L'inventaire de ses défauts
On arrive là, d’ailleurs, à l’une des limites de l’exercice de restauration : l’inventaire est celui de 2000 et se remplit très vite, d’autant plus qu’il est impossible d'empiler plusieurs objets du même type. Chaque potion, chaque parchemin de retour en ville, chaque gemme vont occuper un emplacement. Au bout de quelques heures de jeu, les deux tiers de l’inventaire sont donc occupés par ce type d’objet et il reste donc très peu de place pour le loot, qui prend souvent beaucoup d'emplacements. Et comme il n’y a aucun moyen de revendre son surplus à distance, comme c’est le cas dans plusieurs hack n’slash modernes, les allers-retours en ville sont très fréquents et finissent par briser le rythme de la progression. Le choix de ne pas modifier cet inventaire est compréhensible et cohérent avec la démarche ultra respectueuse de Vicarious Vision, mais c’est clairement cet aspect qui a le plus vieilli et que l’on retrouve tel quel dans Diablo II Resurrected.
Mais que l’on ne s’y trompe pas : malgré cet écueil et l’obligation de se plier à une interface d’époque, jouer à Diablo II en 2021 reste étonnamment plaisant et moderne, preuve que le hack n’ slash est un genre qui vieillit très bien, surtout lorsqu’il est aussi bien fait. Au-delà de la refonte technique, encore une fois admirable, on se rend compte à quel point l'équilibrage du loot est impeccablement dosé, à quel point chaque classe se joue différemment et relance totalement l’intérêt à chaque partie et à quel point, tout simplement, ce jeu peut nous hanter et potentiellement nous occuper pendant des centaines d’heures. On apprécie d’autant plus le fait que le jeu soit “cross progression”, et vous pourrez retrouver vos personnages sur PC, puis continuer sur Switch ou sur Xbox et PlayStation, et inversement. À noter également que, sur PC, vous pourrez même exporter votre ou vos personnages de votre partie de Diablo II d’époque (il va falloir fouiller vos vieux disques durs !). Encore une fois une belle marque de respect de la part des développeurs, qui parviennent ici à sublimer un classique des années 2000 tout en respectant son essence.

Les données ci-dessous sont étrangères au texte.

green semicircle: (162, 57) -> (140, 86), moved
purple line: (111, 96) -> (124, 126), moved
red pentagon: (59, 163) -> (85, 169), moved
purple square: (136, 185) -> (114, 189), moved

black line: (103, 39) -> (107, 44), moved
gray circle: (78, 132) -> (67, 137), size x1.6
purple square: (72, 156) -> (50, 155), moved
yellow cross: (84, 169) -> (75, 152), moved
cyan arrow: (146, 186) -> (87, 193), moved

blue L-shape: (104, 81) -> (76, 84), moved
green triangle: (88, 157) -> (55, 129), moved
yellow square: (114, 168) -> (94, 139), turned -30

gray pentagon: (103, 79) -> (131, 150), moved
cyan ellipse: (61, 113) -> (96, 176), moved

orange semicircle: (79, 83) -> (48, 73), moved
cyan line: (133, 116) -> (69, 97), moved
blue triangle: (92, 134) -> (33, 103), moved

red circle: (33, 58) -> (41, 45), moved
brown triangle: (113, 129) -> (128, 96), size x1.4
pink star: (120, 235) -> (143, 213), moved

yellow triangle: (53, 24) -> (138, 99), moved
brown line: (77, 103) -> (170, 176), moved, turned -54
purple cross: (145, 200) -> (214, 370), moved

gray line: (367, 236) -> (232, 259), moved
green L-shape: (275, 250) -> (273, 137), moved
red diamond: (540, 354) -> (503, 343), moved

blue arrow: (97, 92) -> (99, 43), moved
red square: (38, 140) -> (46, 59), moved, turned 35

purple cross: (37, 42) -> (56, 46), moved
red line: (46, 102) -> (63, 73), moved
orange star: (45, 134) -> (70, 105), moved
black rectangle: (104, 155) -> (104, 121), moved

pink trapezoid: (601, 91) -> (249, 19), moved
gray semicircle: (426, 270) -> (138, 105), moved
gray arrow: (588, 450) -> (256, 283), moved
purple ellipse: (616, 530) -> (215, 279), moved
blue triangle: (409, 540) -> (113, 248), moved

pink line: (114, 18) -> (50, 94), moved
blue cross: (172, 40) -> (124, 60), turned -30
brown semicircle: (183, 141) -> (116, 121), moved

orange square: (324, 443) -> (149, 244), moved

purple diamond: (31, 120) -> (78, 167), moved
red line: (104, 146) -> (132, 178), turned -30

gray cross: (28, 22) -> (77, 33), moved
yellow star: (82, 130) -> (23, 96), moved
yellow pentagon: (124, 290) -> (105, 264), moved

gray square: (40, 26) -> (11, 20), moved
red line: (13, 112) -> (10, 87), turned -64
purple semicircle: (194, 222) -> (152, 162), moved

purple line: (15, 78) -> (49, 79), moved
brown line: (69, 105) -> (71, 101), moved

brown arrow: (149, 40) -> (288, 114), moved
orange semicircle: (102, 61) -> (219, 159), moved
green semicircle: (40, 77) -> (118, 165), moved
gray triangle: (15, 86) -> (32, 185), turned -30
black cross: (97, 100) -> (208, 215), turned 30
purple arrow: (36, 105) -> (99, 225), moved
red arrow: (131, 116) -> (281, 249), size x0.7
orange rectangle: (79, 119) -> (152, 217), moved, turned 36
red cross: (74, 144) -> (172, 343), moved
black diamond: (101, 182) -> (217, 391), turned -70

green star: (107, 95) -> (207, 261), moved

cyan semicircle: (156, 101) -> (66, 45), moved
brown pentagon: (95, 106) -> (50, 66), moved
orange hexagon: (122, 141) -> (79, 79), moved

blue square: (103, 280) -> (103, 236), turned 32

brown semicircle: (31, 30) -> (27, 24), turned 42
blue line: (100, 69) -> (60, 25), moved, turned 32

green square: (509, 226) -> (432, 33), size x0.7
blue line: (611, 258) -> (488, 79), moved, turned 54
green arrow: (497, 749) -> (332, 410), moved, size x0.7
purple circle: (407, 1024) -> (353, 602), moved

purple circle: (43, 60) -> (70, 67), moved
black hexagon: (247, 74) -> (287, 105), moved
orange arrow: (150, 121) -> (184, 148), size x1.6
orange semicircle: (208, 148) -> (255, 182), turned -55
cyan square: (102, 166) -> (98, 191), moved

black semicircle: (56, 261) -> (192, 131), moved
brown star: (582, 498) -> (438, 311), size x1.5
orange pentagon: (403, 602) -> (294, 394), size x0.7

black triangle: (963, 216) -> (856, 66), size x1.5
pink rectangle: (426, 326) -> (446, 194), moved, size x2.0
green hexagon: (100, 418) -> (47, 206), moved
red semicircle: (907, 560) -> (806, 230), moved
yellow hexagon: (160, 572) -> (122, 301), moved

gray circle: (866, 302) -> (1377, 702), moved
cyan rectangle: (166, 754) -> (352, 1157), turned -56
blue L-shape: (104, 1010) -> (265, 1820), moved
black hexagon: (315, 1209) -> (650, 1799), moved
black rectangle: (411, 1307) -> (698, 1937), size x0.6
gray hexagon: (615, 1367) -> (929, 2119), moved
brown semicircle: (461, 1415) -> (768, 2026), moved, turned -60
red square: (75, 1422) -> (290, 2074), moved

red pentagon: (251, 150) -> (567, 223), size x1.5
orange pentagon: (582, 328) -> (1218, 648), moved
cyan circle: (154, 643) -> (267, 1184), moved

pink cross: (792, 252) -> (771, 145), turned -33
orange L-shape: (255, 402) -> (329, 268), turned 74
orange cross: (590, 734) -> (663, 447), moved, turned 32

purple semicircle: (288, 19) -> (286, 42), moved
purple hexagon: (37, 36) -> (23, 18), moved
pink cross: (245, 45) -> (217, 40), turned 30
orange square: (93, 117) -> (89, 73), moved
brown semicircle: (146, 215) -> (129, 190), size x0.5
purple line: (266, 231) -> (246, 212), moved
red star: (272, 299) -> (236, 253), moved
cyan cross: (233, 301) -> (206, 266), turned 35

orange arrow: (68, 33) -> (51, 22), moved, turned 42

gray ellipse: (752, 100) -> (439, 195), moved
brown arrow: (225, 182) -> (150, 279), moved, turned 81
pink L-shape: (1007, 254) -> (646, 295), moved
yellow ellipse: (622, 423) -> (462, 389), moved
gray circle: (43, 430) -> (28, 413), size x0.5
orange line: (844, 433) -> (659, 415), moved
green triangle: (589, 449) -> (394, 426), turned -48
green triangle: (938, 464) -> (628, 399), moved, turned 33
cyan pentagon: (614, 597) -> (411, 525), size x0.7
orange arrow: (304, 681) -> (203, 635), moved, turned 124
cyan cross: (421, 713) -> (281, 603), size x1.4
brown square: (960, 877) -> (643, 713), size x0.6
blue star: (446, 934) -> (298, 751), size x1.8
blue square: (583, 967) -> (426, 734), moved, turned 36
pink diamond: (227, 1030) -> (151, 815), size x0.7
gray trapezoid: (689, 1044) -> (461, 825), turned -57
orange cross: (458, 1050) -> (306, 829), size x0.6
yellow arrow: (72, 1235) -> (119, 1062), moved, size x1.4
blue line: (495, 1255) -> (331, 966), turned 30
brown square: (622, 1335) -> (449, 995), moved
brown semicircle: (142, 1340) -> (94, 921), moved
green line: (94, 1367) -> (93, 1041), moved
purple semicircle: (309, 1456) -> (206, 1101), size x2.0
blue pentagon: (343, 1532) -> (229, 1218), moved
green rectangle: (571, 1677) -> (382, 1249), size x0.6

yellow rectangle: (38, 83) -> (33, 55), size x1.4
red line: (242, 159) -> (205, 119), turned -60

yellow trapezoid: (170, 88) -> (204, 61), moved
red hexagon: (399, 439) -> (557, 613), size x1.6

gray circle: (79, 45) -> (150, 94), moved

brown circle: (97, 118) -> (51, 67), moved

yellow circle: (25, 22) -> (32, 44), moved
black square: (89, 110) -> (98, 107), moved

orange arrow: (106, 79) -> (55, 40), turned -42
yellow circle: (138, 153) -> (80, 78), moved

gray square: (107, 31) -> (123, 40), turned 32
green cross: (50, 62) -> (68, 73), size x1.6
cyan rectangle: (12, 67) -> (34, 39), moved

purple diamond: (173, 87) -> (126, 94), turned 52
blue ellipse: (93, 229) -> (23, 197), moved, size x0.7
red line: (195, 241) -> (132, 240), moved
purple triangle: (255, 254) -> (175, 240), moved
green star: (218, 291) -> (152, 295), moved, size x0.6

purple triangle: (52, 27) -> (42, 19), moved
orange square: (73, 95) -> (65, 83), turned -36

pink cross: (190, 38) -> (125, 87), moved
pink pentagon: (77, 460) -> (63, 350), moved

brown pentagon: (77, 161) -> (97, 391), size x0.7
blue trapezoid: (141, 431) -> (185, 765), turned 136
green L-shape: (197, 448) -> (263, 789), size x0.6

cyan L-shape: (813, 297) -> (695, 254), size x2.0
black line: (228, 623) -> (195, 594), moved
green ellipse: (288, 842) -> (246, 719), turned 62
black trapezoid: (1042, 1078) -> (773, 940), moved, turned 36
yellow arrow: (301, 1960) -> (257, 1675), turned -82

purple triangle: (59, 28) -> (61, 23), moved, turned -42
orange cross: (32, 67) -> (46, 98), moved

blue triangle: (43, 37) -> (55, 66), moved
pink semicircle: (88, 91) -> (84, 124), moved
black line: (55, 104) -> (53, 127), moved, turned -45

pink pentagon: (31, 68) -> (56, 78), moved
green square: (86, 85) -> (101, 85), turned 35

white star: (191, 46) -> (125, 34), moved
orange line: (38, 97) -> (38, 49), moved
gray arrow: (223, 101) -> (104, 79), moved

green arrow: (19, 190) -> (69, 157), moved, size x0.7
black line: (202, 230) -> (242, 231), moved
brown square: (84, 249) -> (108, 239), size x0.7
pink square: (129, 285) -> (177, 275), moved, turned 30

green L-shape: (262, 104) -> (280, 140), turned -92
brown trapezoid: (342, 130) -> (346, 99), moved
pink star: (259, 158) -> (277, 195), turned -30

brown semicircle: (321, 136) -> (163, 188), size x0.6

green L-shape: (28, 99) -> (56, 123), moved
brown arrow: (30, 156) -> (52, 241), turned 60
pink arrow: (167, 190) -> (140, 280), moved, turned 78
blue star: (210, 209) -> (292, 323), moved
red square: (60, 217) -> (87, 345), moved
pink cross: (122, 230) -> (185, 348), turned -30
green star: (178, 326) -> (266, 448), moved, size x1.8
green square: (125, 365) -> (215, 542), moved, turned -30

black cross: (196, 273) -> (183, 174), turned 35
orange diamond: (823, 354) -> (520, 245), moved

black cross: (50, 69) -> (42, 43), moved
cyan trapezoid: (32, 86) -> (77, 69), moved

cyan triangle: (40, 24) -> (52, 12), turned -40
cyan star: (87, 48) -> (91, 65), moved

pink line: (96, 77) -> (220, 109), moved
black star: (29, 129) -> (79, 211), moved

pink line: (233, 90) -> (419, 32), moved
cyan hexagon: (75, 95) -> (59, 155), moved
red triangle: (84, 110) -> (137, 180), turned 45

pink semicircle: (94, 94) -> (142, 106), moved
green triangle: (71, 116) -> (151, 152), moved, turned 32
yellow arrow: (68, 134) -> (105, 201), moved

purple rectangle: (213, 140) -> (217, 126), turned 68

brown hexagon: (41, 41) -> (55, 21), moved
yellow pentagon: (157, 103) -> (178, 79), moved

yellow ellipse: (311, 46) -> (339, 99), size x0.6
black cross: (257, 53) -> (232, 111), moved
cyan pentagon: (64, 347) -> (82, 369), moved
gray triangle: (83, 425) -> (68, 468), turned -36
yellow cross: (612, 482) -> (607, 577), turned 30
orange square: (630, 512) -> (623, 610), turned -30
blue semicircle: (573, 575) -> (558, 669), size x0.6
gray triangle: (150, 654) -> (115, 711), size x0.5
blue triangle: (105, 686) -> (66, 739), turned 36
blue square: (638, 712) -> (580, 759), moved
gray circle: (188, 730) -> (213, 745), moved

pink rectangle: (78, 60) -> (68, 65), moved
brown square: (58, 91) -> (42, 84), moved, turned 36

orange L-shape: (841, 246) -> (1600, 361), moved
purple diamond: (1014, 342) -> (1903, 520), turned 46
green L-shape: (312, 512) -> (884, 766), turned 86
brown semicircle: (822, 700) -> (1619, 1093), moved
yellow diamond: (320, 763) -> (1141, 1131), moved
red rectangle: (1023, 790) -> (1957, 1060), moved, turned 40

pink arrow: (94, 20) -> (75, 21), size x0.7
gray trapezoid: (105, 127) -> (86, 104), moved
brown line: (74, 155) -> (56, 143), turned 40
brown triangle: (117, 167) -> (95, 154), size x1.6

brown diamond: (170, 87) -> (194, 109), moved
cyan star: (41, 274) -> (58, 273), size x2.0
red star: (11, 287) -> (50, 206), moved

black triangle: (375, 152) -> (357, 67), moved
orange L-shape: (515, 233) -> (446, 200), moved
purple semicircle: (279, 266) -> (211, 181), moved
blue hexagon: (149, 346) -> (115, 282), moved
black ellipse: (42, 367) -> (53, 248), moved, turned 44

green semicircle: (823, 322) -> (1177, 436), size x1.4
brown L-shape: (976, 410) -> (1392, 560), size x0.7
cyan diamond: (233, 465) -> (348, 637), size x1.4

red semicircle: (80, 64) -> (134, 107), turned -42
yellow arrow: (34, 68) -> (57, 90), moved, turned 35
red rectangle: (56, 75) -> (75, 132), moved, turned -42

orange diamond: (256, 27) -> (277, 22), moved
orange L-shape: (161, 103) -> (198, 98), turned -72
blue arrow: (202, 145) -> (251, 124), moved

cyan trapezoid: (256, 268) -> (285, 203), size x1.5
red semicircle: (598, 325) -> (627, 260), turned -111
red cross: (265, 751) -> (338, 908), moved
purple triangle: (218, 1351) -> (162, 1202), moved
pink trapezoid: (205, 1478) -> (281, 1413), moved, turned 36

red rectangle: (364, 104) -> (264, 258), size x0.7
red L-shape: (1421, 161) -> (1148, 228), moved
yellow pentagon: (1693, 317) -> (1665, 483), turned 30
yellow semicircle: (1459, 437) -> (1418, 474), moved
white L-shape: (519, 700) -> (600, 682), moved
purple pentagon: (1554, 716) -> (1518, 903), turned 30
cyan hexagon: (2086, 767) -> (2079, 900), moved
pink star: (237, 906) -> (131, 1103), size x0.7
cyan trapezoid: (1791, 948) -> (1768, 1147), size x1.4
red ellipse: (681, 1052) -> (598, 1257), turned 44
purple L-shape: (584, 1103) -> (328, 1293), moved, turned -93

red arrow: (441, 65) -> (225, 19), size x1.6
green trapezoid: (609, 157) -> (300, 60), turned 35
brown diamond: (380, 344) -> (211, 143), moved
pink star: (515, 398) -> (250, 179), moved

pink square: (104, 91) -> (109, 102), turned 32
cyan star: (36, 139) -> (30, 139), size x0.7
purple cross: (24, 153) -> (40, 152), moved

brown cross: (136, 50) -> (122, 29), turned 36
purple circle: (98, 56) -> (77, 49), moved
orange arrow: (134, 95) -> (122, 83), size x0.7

Un remaster comme on aimerait en voir bien plus souvent.
Conclusion
Points forts
- Un admirable travail de restauration
- Techniquement et artistiquement superbe
- La plaisir des combats à la manette
- Un hack n' slash qui vieillit très bien
- Enorme durée de vie
Points faibles
- La gestion de l'inventaire, compliqué aujourd'hui
- Pas toujours simple de naviguer dans les menus au pad
- Le mode "qualité" à 30 FPS sur PS5
- Vibrations de la manette très timides
- Pas de multijoueur sur le même écran
Note de la rédaction
Rarement un jeu a aussi bien porté son nom. Diablo II Resurrected est en effet une véritable résurrection d’un classique du PC des années 2000, dans une version remise techniquement au goût du jour, mais qui respecte scrupuleusement le gameplay d’origine. Un projet qui aurait pu être casse-gueule à bien des égards, mais Vicarious Vision a suffisamment confiance dans le matériel d’origine et ne change presque rien dans le game design et l’interface. On passera donc outre une gestion de l’inventaire “à l’ancienne” pour s’attarder sur l’excellence et l’intensité de l’action, rendus particulièrement agréables par une prise en main au pad extrêmement convaincante, ou encore l’équilibrage toujours exemplaire de la progression. Mais surtout, Diablo II Resurrected est beau, parvenant à raviver des souvenirs enfouis dans les tréfonds des années 2000, pour les restituer en mode “c'est encore plus beau que dans mes souvenirs” sans en changer sa personnalité “dark fantasy”. Alors certes, nous n’aurions pas craché sur un peu de contenu inédit ou sur un inventaire un peu plus souple d’utilisation, mais, en l’état, Diablo II Resurrected est tout simplement l’un des meilleurs hack n’ slash de 2021. Le Diablo II de 2000 peut donc être fier de son rejeton.